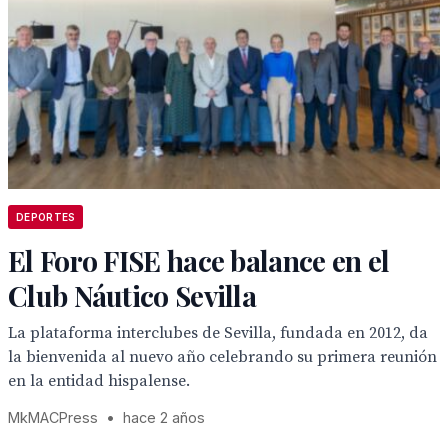
DEPORTES
El Foro FISE hace balance en el
Club Náutico Sevilla
La plataforma interclubes de Sevilla, fundada en 2012, da
la bienvenida al nuevo año celebrando su primera reunión
en la entidad hispalense.
MkMACPress
•
hace 2 años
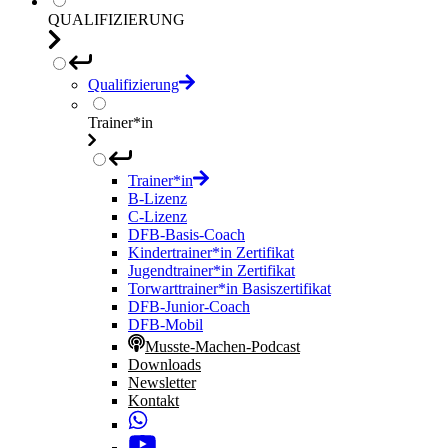
QUALIFIZIERUNG
Qualifizierung
Trainer*in
Trainer*in
B-Lizenz
C-Lizenz
DFB-Basis-Coach
Kindertrainer*in Zertifikat
Jugendtrainer*in Zertifikat
Torwarttrainer*in Basiszertifikat
DFB-Junior-Coach
DFB-Mobil
Musste-Machen-Podcast
Downloads
Newsletter
Kontakt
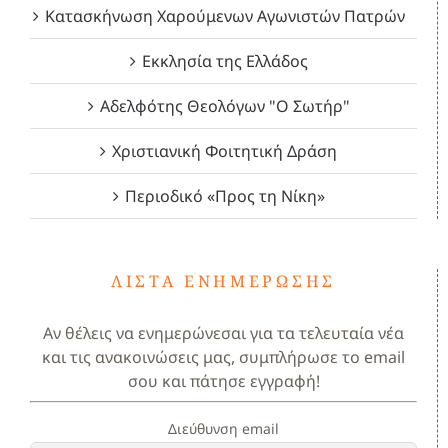
Κατασκήνωση Χαρούμενων Αγωνιστών Πατρών
Εκκλησία της Ελλάδος
Αδελφότης Θεολόγων "Ο Σωτήρ"
Χριστιανική Φοιτητική Δράση
Περιοδικό «Προς τη Νίκη»
ΛΊΣΤΑ ΕΝΗΜΈΡΩΣΗΣ
Αν θέλεις να ενημερώνεσαι για τα τελευταία νέα
και τις ανακοινώσεις μας, συμπλήρωσε το email
σου και πάτησε εγγραφή!
Διεύθυνση email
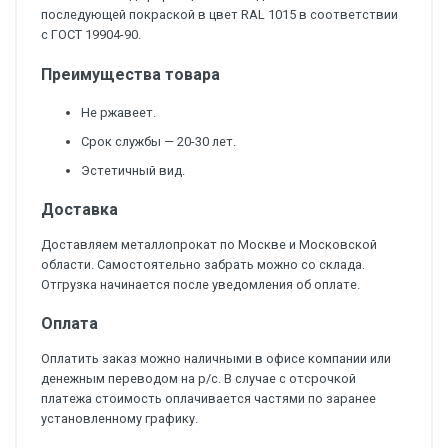
последующей покраской в цвет RAL 1015 в соответствии
с ГОСТ 19904-90.
Преимущества товара
Не ржавеет.
Срок службы — 20-30 лет.
Эстетичный вид.
Доставка
Доставляем металлопрокат по Москве и Московской
области. Самостоятельно забрать можно со склада.
Отгрузка начинается после уведомления об оплате.
Оплата
Оплатить заказ можно наличными в офисе компании или
денежным переводом на р/с. В случае с отсрочкой
платежа стоимость оплачивается частями по заранее
установленному графику.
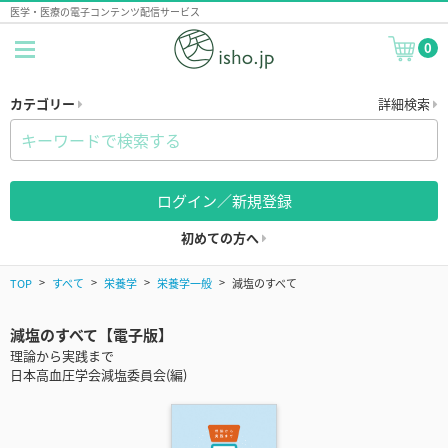
医学・医療の電子コンテンツ配信サービス
0
カテゴリー
詳細検索
ログイン／新規登録
初めての方へ
TOP
すべて
栄養学
栄養学一般
減塩のすべて
減塩のすべて【電子版】
理論から実践まで
日本高血圧学会減塩委員会(編)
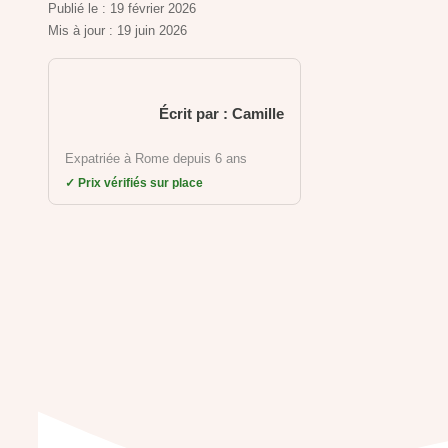
Publié le :
19 février 2026
Mis à jour :
19 juin 2026
Écrit par : Camille
Expatriée à Rome depuis 6 ans
✓ Prix vérifiés sur place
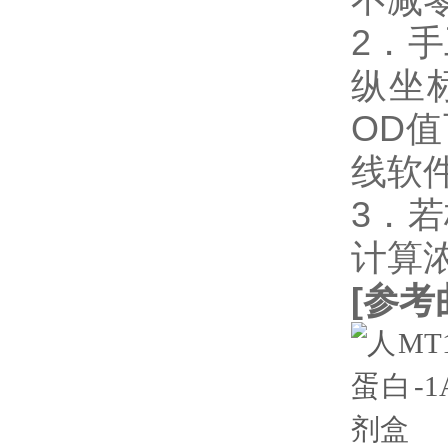
2．
纵坐
OD
线软件
3．
计算
[
参考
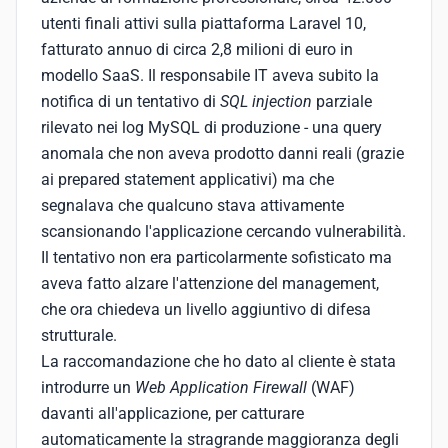
utenti finali attivi sulla piattaforma Laravel 10,
fatturato annuo di circa 2,8 milioni di euro in
modello SaaS. Il responsabile IT aveva subito la
notifica di un tentativo di
SQL injection
parziale
rilevato nei log MySQL di produzione - una query
anomala che non aveva prodotto danni reali (grazie
ai prepared statement applicativi) ma che
segnalava che qualcuno stava attivamente
scansionando l'applicazione cercando vulnerabilità.
Il tentativo non era particolarmente sofisticato ma
aveva fatto alzare l'attenzione del management,
che ora chiedeva un livello aggiuntivo di difesa
strutturale.
La raccomandazione che ho dato al cliente è stata
introdurre un
Web Application Firewall
(WAF)
davanti all'applicazione, per catturare
automaticamente la stragrande maggioranza degli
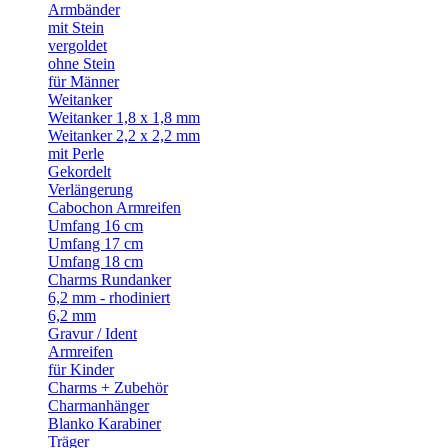
Armbänder
mit Stein
vergoldet
ohne Stein
für Männer
Weitanker
Weitanker 1,8 x 1,8 mm
Weitanker 2,2 x 2,2 mm
mit Perle
Gekordelt
Verlängerung
Cabochon Armreifen
Umfang 16 cm
Umfang 17 cm
Umfang 18 cm
Charms Rundanker
6,2 mm - rhodiniert
6,2 mm
Gravur / Ident
Armreifen
für Kinder
Charms + Zubehör
Charmanhänger
Blanko Karabiner
Träger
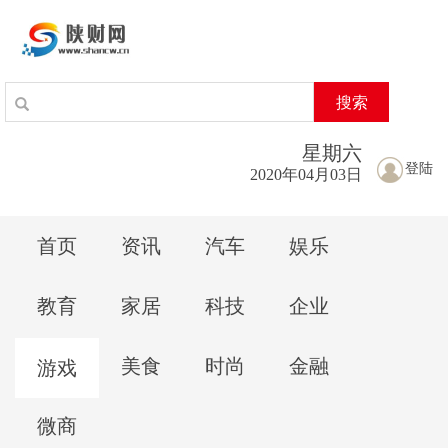
搜索
星期
六
登陆
2020年04月03日
首页
资讯
汽车
娱乐
教育
家居
科技
企业
美食
时尚
金融
游戏
微商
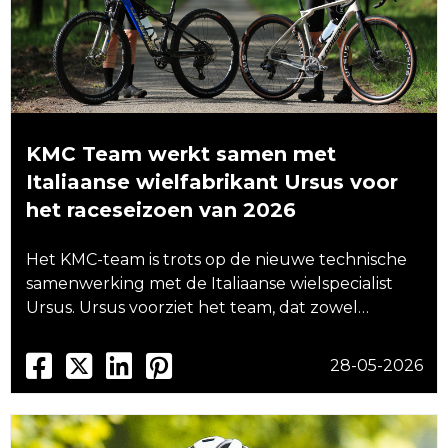
KMC Team werkt samen met
Italiaanse wielfabrikant Ursus voor
het raceseizoen van 2026
Het KMC-team is trots op de nieuwe technische
samenwerking met de Italiaanse wielspecialist
Ursus. Ursus voorziet het team, dat zowel…
28-05-2026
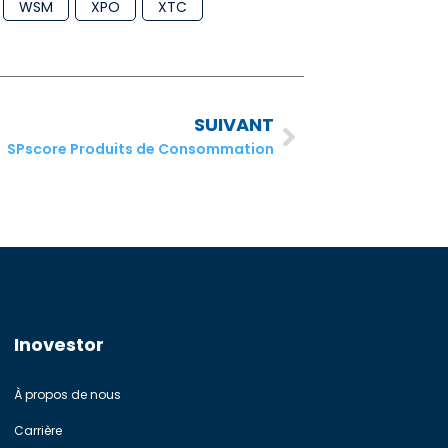
WSM
XPO
XTC
SUIVANT
SPscore Produits de Consommation
Inovestor
À propos de nous
Carrière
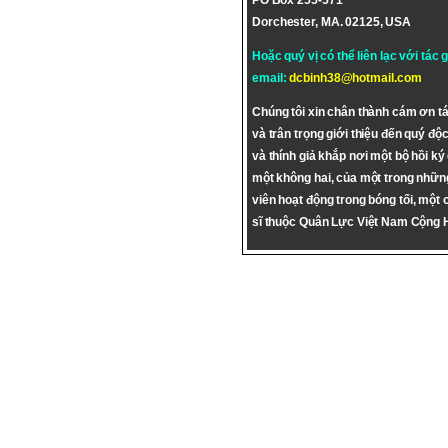
PO Box 255-571
Dorchester, MA. 02125, USA
Hoặc quý vị có thể liên lạc với tác 
email:
dcbinh38@hotmail.com
Chúng tôi xin chân thành cám ơn tá
và trân trọng giới thiệu đến quý độc
và thính giả khắp nơi một bộ hồi ký
một không hai, của một trong nhữn
viên hoạt động trong bóng tối, một 
sĩ thuộc Quân Lực Việt Nam Cộng 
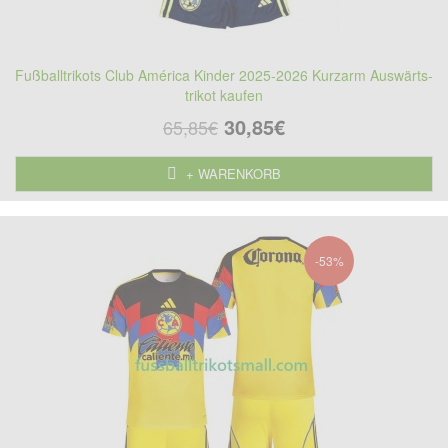
Fußballtrikots Club América Kinder 2025-2026 Kurzarm Auswärts-
trikot kaufen
30,85€
65,85€
+ WARENKORB
-53%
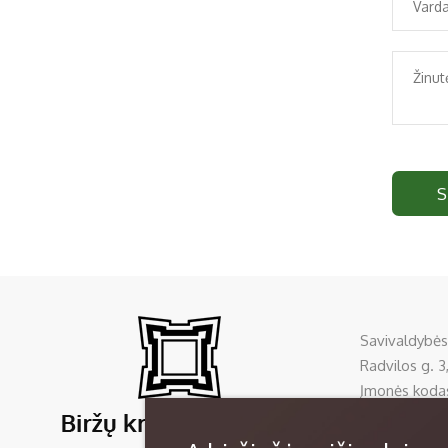
S
Savivaldybės
Radvilos g. 3,
Įmonės koda
Tel:
+370 45
El. p.
sela@bi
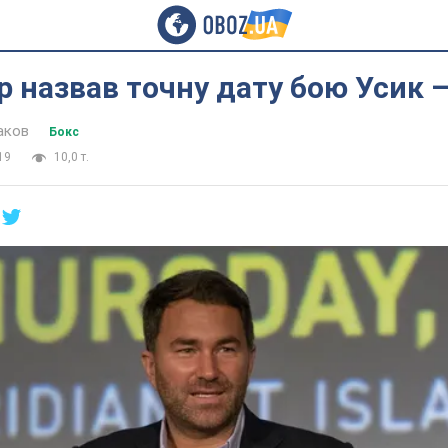
 назвав точну дату бою Усик –
аков
Бокс
19
10,0 т.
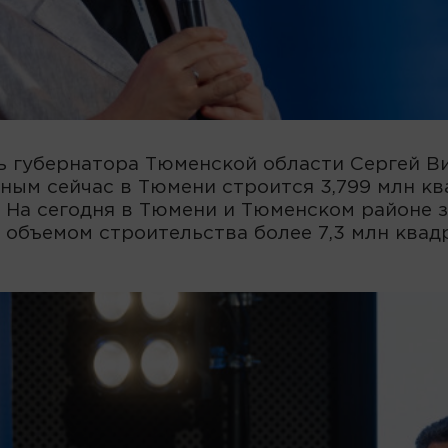
ь губернатора Тюменской области Сергей В
ным сейчас в Тюмени строится 3,799 млн кв
. На сегодня в Тюмени и Тюменском районе
объемом строительства более 7,3 млн квад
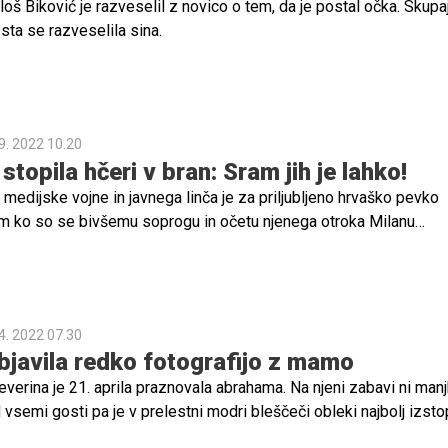
loš Biković je razveselil z novico o tem, da je postal očka. Skupa
sta se razveselila sina.
9. 2022 10.20
opila hčeri v bran: Sram jih je lahko!
 medijske vojne in javnega linča je za priljubljeno hrvaško pevko
m ko so se bivšemu soprogu in očetu njenega otroka Milanu
li tudi Severinin bivši soprog Igor Kojić, večina hrvaških uradniko
Marijana, je mati tista, ki jo kot levinja brani pred napadi. Prvič je
avo, v kateri pojasnjuje, kako se počuti ob vsem javnem linču svo
4. 2022 07.30
bjavila redko fotografijo z mamo
verina je 21. aprila praznovala abrahama. Na njeni zabavi ni manj
vsemi gosti pa je v prelestni modri bleščeči obleki najbolj izsto
na. "Moja najdražja gostja, moja moč, podpora, zatočišče, moj vzo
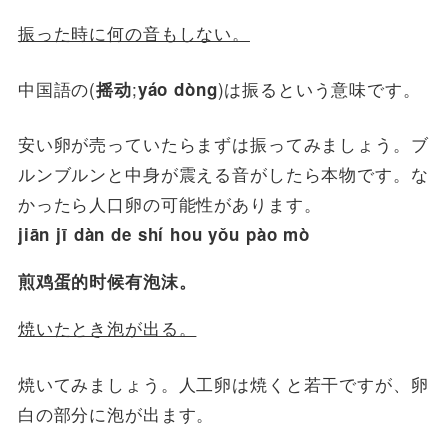
振った時に何の音もしない。
中国語の(
;
)は振るという意味です。
摇动
yáo dòng
安い卵が売っていたらまずは振ってみましょう。ブ
ルンブルンと中身が震える音がしたら本物です。な
かったら人口卵の可能性があります。
jiān jī dàn de shí hou yǒu pào mò
煎鸡蛋的时候有泡沫。
焼いたとき泡が出る。
焼いてみましょう。人工卵は焼くと若干ですが、卵
白の部分に泡が出ます。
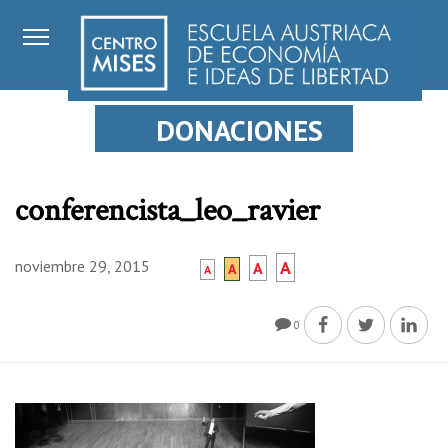
DONACIONES
conferencista_leo_ravier
noviembre 29, 2015
A
A
A
A
0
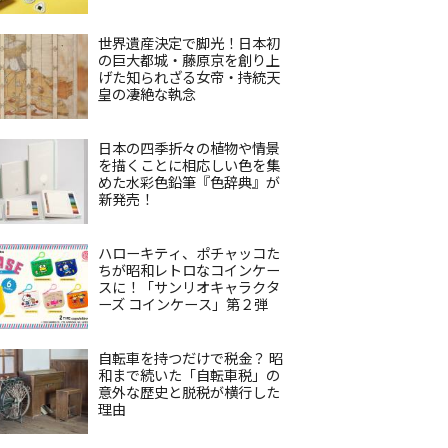
世界遺産決定で脚光！日本初
の巨大都城・藤原京を創り上
げた知られざる女帝・持統天
皇の凄絶な執念
日本の四季折々の植物や情景
を描くことに相応しい色を集
めた水彩色鉛筆『色辞典』が
新発売！
ハローキティ、ポチャッコた
ちが昭和レトロなコインケー
スに！「サンリオキャラクタ
ーズ コインケース」第２弾
自転車を持つだけで税金？ 昭
和まで続いた「自転車税」の
意外な歴史と脱税が横行した
理由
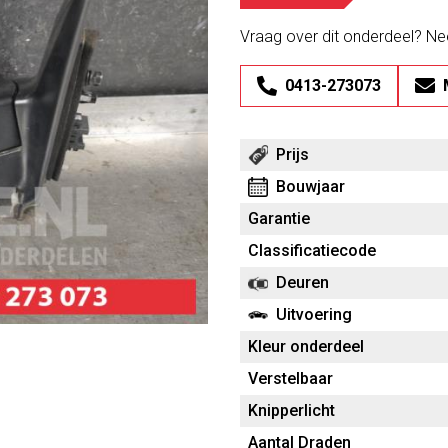
Vraag over dit onderdeel? N
0413-273073
Prijs
Bouwjaar
Garantie
Classificatiecode
Deuren
Uitvoering
Kleur onderdeel
Verstelbaar
Knipperlicht
Aantal Draden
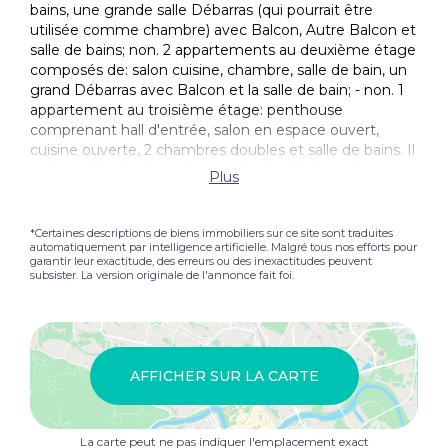
bains, une grande salle Débarras (qui pourrait être
utilisée comme chambre) avec Balcon, Autre Balcon et
salle de bains; non. 2 appartements au deuxième étage
composés de: salon cuisine, chambre, salle de bain, un
grand Débarras avec Balcon et la salle de bain; - non. 1
appartement au troisième étage: penthouse
comprenant hall d'entrée, salon en espace ouvert,
cuisine ouverte, 2 chambres doubles et salle de bains. Il
est possible de choisir les excellentes finitions des
Plus
spécifications et de personnaliser les intérieurs pour
créer le Appartement idéal. L'emplacement est
excellent, ensoleillé du matin au soir et avec une vue
*Certaines descriptions de biens immobiliers sur ce site sont traduites
automatiquement par intelligence artificielle. Malgré tous nos efforts pour
magnifique sur le lac à 180 degrés! Les appartements,
garantir leur exactitude, des erreurs ou des inexactitudes peuvent
étant neufs, auront une garantie de 10 ans. Les prix
subsister. La version originale de l'annonce fait foi.
commencent à 159.500,00 euros pour un Appartement
d'une pièce et 239.000,00 euros pour un appartement
de deux pièces. Les garages coûtent 25.000,00 euros
plus TVA. MENAGGIO Grâce à sa situation centrale, le
Menaggio est un excellent point de départ pour
AFFICHER SUR LA CARTE
découvrir le lac de Côme. La ville se caractérise par une
place centrale et une splendide promenade au bord du
lac offrant un panorama unique. La municipalité
La carte peut ne pas indiquer l'emplacement exact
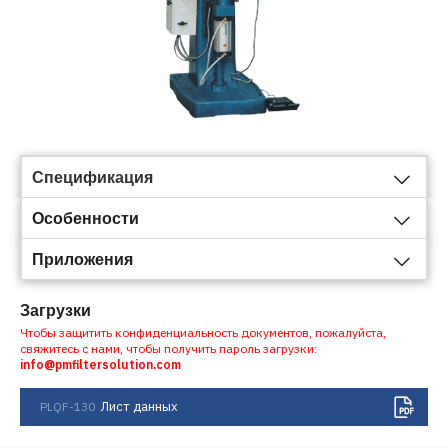
Спецификация
Особенности
Приложения
Загрузки
Чтобы защитить конфиденциальность документов, пожалуйста,
свяжитесь с нами, чтобы получить пароль загрузки:
info@pmfiltersolution.com
Лист данных
PLQF-130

##############################

To do: Examine the records and report how many lines contain the string "emplacement". Only the number should be given.

Solution for this task: 2